As an instrumental containerization tool in the DevOps technologies, Docker is useful and being widely applied in the continuous integration (CI), continuous delivery (CD) and auto deployment practice. Perficient China portal team has just completed a Liferay application dockerization. This implementation makes our entire application/instance to be lightweight in the deployment and lay the foundation of CI & CD.
- Requirement
We have been running a Liferay 6.2 portlet application and MySQL 5.7 DB instance in a Linux box for a while. Many customized objects such as SSO, user&group, theme, structure, template and portlets has been created in the application, so the migration work is quite different with the brand-new Liferay installation. We installed a new host Linux machine as a target, inside the host we will run MySQL, Liferay as the isolated process with needed resources.
- Solution Overview
In our case, we setup another Linux box to install Docker and then transfer the current Liferay application and Mysql schema into the Docker containers, but there is no change on the access method for the end users as they can just access the new Host machine with specified port (e.g. 8080). The latest Docker installations requires CentOS 7 version. The most effort spent during the installation and configuration are on the Docker images building and debugging. It includes the 3 parts:
- Install Docker environments in CentOS 7.0
- Build MySQL image, run the container and migrate scheme data
- Build Liferay 6.3 image, run the container and do the validation
Due to the limitation of the blog length, I am not going to provide all of the scripts and very detailed steps, but, I am to share the major steps that should give basic idea for you to achieve the requirement.
- Outlined Steps
1.Build up the Host OS with CentOS 7.0. This Linux box is similar to the old box that should have internet access, because the Docker and some packages will pull needed files from remote repositories. The firewall need to be enabled per my testing, otherwise the process in the Docker container cannot have an access to the internet.
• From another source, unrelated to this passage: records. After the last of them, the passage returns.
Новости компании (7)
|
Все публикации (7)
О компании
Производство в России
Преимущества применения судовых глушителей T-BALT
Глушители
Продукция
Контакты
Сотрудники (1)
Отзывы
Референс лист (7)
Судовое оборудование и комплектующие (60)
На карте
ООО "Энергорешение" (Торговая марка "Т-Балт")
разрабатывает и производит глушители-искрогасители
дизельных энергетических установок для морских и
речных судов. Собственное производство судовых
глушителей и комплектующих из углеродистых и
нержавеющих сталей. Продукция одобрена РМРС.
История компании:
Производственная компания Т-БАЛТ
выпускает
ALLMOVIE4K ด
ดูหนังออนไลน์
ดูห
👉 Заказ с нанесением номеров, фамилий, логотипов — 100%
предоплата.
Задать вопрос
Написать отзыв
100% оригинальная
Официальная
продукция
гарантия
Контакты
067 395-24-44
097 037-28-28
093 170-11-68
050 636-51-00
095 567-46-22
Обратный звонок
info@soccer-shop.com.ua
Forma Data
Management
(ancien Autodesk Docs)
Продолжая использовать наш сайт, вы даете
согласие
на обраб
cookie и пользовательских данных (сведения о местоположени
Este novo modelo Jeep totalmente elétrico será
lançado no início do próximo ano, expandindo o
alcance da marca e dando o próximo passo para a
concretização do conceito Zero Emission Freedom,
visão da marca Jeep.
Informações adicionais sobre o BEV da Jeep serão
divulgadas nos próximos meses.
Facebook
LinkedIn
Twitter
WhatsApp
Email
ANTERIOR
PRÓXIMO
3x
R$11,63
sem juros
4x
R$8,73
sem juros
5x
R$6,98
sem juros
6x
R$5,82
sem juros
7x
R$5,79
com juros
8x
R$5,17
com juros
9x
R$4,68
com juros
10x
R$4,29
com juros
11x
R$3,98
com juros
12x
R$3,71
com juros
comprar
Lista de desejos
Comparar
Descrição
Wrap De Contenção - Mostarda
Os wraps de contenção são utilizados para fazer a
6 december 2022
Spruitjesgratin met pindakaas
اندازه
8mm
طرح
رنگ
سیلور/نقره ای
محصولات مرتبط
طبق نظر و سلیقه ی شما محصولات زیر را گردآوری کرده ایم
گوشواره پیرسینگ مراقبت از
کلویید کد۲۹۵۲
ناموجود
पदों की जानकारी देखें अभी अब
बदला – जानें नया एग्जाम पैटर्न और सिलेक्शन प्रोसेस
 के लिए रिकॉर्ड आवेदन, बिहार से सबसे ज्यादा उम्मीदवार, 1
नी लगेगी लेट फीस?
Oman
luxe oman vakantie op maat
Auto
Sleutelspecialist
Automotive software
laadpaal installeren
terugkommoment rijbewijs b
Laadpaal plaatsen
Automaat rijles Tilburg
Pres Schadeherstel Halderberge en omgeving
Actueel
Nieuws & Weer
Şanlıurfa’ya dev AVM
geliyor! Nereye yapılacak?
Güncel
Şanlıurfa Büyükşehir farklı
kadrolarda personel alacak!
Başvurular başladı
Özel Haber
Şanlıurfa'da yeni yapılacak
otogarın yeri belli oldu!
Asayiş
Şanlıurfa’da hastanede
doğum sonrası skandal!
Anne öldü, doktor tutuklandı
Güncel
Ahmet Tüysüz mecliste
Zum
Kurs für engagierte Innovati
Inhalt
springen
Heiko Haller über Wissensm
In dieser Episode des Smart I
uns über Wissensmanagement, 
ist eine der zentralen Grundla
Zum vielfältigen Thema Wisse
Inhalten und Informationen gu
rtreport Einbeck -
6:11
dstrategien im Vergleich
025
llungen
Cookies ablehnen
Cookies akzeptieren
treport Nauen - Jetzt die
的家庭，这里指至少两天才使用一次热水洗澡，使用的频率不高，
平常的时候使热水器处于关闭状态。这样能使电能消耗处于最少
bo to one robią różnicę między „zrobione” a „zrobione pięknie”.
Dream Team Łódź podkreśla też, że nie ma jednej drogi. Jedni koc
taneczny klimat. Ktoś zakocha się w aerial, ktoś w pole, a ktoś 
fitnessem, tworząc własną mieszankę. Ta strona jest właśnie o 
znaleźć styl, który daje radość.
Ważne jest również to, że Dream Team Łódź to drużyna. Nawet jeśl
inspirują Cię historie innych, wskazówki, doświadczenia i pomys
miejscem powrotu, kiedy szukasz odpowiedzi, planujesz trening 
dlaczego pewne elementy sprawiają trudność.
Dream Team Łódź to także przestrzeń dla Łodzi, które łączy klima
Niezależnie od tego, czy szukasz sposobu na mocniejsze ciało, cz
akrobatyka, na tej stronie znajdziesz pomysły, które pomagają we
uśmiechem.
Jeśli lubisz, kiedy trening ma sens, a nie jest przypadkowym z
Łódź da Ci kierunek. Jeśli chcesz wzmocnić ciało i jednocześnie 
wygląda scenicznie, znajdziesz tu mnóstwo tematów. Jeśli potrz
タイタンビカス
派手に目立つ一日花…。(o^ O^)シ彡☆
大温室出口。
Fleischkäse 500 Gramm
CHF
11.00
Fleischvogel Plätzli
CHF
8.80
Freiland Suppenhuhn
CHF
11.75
2.Build MySQL images. The easier way is to pull available image from Docker Hub (https://hub.docker.com/_/mysql/). In my case, I referred the Mysql docker file and built my own one by a slight change.
3.Run the MySQL DB container and expose port to the host machine. One image can be started to be containers with proper parameters. Here we need to provide the password for the root when to start the DB instance. The default port is 3306 for which we can either expose it in the docker file or specify the port mapping as ‘-p 3306:3306’.
$ docker run –name liferaydb -p 3306:3306 -e MYSQL_ROOT_PASSWORD={password} -t -i mysql:5.7
4.Test the new DB Connection. In the docker file entrypoint or the command it will start mysql instance, we can use Mysql client to connect Mysql server on the port of 3306.
5.Transfer the Mysql Schema to new Database. The liferay store the portlet data in the scheme such as lportal. We can use the Mysal workbench client to transfer the scheme via its wizard. It is pretty straightforward.
6.Write our own Liferay Docker file. There is no official docker for Liferay on Docker hub at this moment, but we can write our own Docker file to build up Docker image. With below sample docker file we can build the image.
7.Run the container with the image that we built, since we have exposed the port of 8080, 8443 in the file so we should be able to access these ports on Host machine (outside of container). We should mount several log folder and auto-deploy folder to the host machine. Therefore we can read the logs in the host machine like we did usually. Also, the liferay container will need to link to the DB container that we finished in above step.
8.Now we can find a client machine to test the Liferay home page on the port of 8080.
Try to move your application infrastructure to the Docker and get some fun, and you Bingo!